### Problem details
Here are records with pictures in them. Copy all of them exactly and leave the pictures out.

○ ○ ○

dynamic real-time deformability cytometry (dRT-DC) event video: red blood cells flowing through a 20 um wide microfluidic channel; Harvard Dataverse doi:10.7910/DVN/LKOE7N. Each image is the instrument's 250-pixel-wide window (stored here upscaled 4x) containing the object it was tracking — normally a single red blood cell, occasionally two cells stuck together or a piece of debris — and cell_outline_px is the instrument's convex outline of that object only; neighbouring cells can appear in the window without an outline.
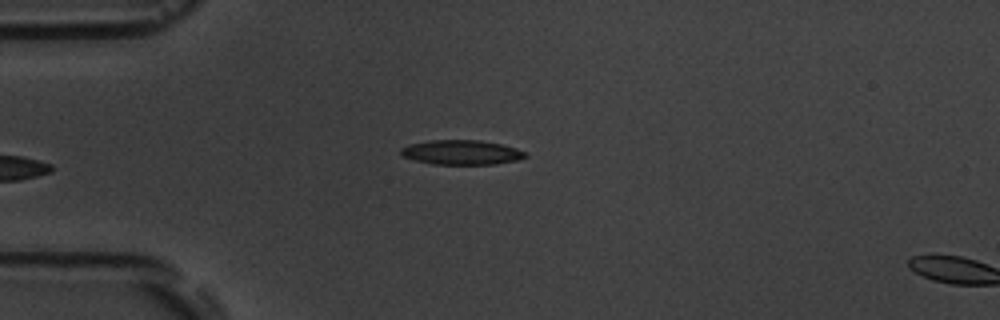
{"species": "common noctule bat (a hibernating species)", "species_latin": "Nyctalus noctula", "temperature_condition": "room temperature", "stored_images_in_passage": 2, "camera_frame_rate_fps": 3000, "um_per_image_px": 0.085, "animal": {"sex": "male", "body_mass_g": 19.5, "forearm_length_mm": 54.6}, "frame": {"image": 1, "passage_image": 2, "time_ms": 1.0, "image_size_px": [1000, 320], "cell_outline_px": [[528, 156], [516, 160], [496, 164], [432, 164], [416, 160], [404, 156], [400, 152], [400, 148], [408, 144], [432, 140], [480, 140], [500, 144], [516, 148], [524, 152]], "centroid_in_image_um": [39.21, 12.95], "position_along_channel_um": 45.8, "area_um2": 17.69}}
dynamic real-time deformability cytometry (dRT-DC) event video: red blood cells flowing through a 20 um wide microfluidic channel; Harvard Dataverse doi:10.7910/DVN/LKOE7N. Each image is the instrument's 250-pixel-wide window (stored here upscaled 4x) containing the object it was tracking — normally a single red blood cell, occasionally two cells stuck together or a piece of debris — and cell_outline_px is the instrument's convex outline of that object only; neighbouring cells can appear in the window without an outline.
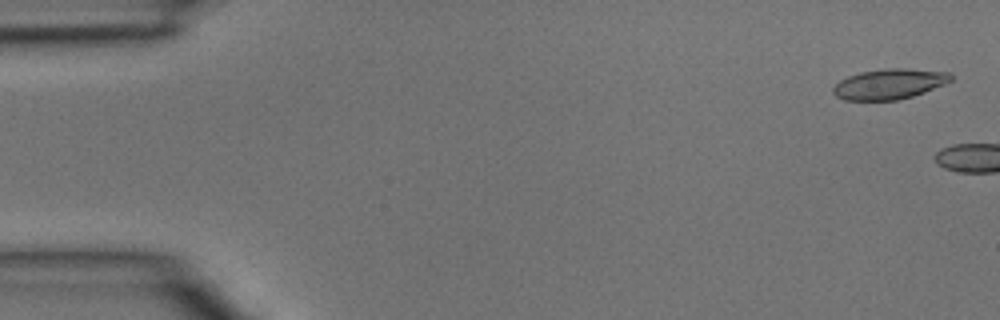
{"species": "common noctule bat (a hibernating species)", "species_latin": "Nyctalus noctula", "temperature_condition": "room temperature", "stored_images_in_passage": 4, "camera_frame_rate_fps": 3000, "um_per_image_px": 0.085, "animal": {"sex": "male", "body_mass_g": 15.6}, "frame": {"image": 1, "passage_image": 1, "time_ms": 0.0, "image_size_px": [1000, 320], "cell_outline_px": [[952, 80], [944, 84], [924, 92], [912, 96], [896, 100], [844, 100], [836, 96], [832, 92], [832, 88], [840, 80], [848, 76], [860, 72], [888, 68], [904, 68], [952, 72]], "centroid_in_image_um": [75.59, 7.13], "position_along_channel_um": 9.4, "area_um2": 20.81}}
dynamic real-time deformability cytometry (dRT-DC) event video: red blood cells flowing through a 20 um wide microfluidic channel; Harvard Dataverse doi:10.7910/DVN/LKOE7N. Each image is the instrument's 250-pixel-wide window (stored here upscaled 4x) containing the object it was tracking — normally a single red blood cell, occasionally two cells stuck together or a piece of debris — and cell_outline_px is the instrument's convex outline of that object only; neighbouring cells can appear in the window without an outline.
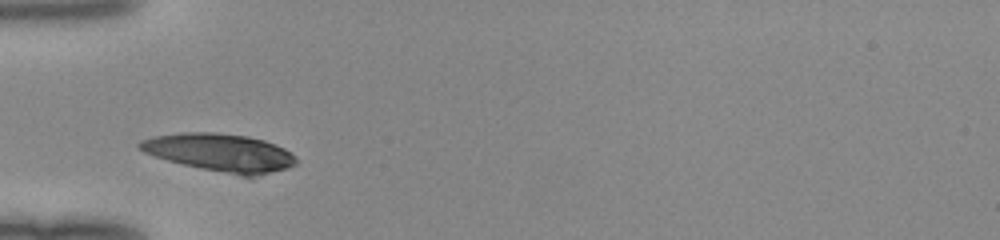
{"species": "human", "species_latin": "Homo sapiens", "temperature_condition": "room temperature", "stored_images_in_passage": 26, "camera_frame_rate_fps": 3000, "um_per_image_px": 0.085, "donor": {"sex": "female"}, "frame": {"image": 1, "passage_image": 1, "time_ms": 0.0, "image_size_px": [1000, 240], "cell_outline_px": [[296, 164], [288, 168], [256, 176], [240, 176], [200, 168], [168, 160], [144, 152], [136, 148], [136, 144], [140, 140], [152, 136], [180, 132], [216, 132], [248, 136], [264, 140], [276, 144], [292, 152], [296, 160]], "centroid_in_image_um": [18.69, 12.95], "position_along_channel_um": 66.3, "area_um2": 34.68}}
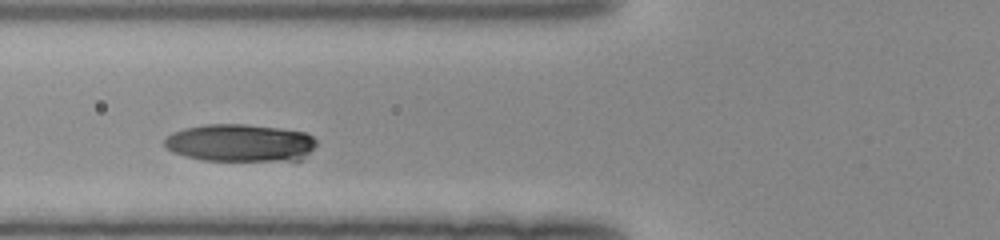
{"frame": {"image": 2, "passage_image": 4, "time_ms": 1.0, "image_size_px": [1000, 240], "cell_outline_px": [[316, 144], [304, 160], [204, 160], [184, 156], [172, 152], [164, 144], [164, 140], [172, 132], [184, 128], [204, 124], [244, 124], [280, 128], [304, 132], [312, 136], [316, 140]], "centroid_in_image_um": [20.41, 12.14], "position_along_channel_um": 105.4, "area_um2": 33.29}}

○ ○ ○

### Finished answer
dynamic real-time deformability cytometry (dRT-DC) event video: red blood cells flowing through a 20 um wide microfluidic channel; Harvard Dataverse doi:10.7910/DVN/LKOE7N. Each image is the instrument's 250-pixel-wide window (stored here upscaled 4x) containing the object it was tracking — normally a single red blood cell, occasionally two cells stuck together or a piece of debris — and cell_outline_px is the instrument's convex outline of that object only; neighbouring cells can appear in the window without an outline.
{"species": "common noctule bat (a hibernating species)", "species_latin": "Nyctalus noctula", "temperature_condition": "room temperature", "stored_images_in_passage": 2, "camera_frame_rate_fps": 3000, "um_per_image_px": 0.085, "animal": {"sex": "male", "body_mass_g": 19.5, "forearm_length_mm": 54.6}, "frame": {"image": 1, "passage_image": 2, "time_ms": 1.0, "image_size_px": [1000, 320], "cell_outline_px": [[528, 156], [516, 160], [496, 164], [432, 164], [416, 160], [404, 156], [400, 152], [400, 148], [408, 144], [432, 140], [480, 140], [500, 144], [516, 148], [524, 152]], "centroid_in_image_um": [39.21, 12.95], "position_along_channel_um": 45.8, "area_um2": 17.69}}
dynamic real-time deformability cytometry (dRT-DC) event video: red blood cells flowing through a 20 um wide microfluidic channel; Harvard Dataverse doi:10.7910/DVN/LKOE7N. Each image is the instrument's 250-pixel-wide window (stored here upscaled 4x) containing the object it was tracking — normally a single red blood cell, occasionally two cells stuck together or a piece of debris — and cell_outline_px is the instrument's convex outline of that object only; neighbouring cells can appear in the window without an outline.
{"species": "common noctule bat (a hibernating species)", "species_latin": "Nyctalus noctula", "temperature_condition": "room temperature", "stored_images_in_passage": 4, "camera_frame_rate_fps": 3000, "um_per_image_px": 0.085, "animal": {"sex": "male", "body_mass_g": 15.6}, "frame": {"image": 1, "passage_image": 1, "time_ms": 0.0, "image_size_px": [1000, 320], "cell_outline_px": [[952, 80], [944, 84], [924, 92], [912, 96], [896, 100], [844, 100], [836, 96], [832, 92], [832, 88], [840, 80], [848, 76], [860, 72], [888, 68], [904, 68], [952, 72]], "centroid_in_image_um": [75.59, 7.13], "position_along_channel_um": 9.4, "area_um2": 20.81}}
dynamic real-time deformability cytometry (dRT-DC) event video: red blood cells flowing through a 20 um wide microfluidic channel; Harvard Dataverse doi:10.7910/DVN/LKOE7N. Each image is the instrument's 250-pixel-wide window (stored here upscaled 4x) containing the object it was tracking — normally a single red blood cell, occasionally two cells stuck together or a piece of debris — and cell_outline_px is the instrument's convex outline of that object only; neighbouring cells can appear in the window without an outline.
{"species": "human", "species_latin": "Homo sapiens", "temperature_condition": "room temperature", "stored_images_in_passage": 26, "camera_frame_rate_fps": 3000, "um_per_image_px": 0.085, "donor": {"sex": "female"}, "frame": {"image": 1, "passage_image": 1, "time_ms": 0.0, "image_size_px": [1000, 240], "cell_outline_px": [[296, 164], [288, 168], [256, 176], [240, 176], [200, 168], [168, 160], [144, 152], [136, 148], [136, 144], [140, 140], [152, 136], [180, 132], [216, 132], [248, 136], [264, 140], [276, 144], [292, 152], [296, 160]], "centroid_in_image_um": [18.69, 12.95], "position_along_channel_um": 66.3, "area_um2": 34.68}}
{"frame": {"image": 2, "passage_image": 4, "time_ms": 1.0, "image_size_px": [1000, 240], "cell_outline_px": [[316, 144], [304, 160], [204, 160], [184, 156], [172, 152], [164, 144], [164, 140], [172, 132], [184, 128], [204, 124], [244, 124], [280, 128], [304, 132], [312, 136], [316, 140]], "centroid_in_image_um": [20.41, 12.14], "position_along_channel_um": 105.4, "area_um2": 33.29}}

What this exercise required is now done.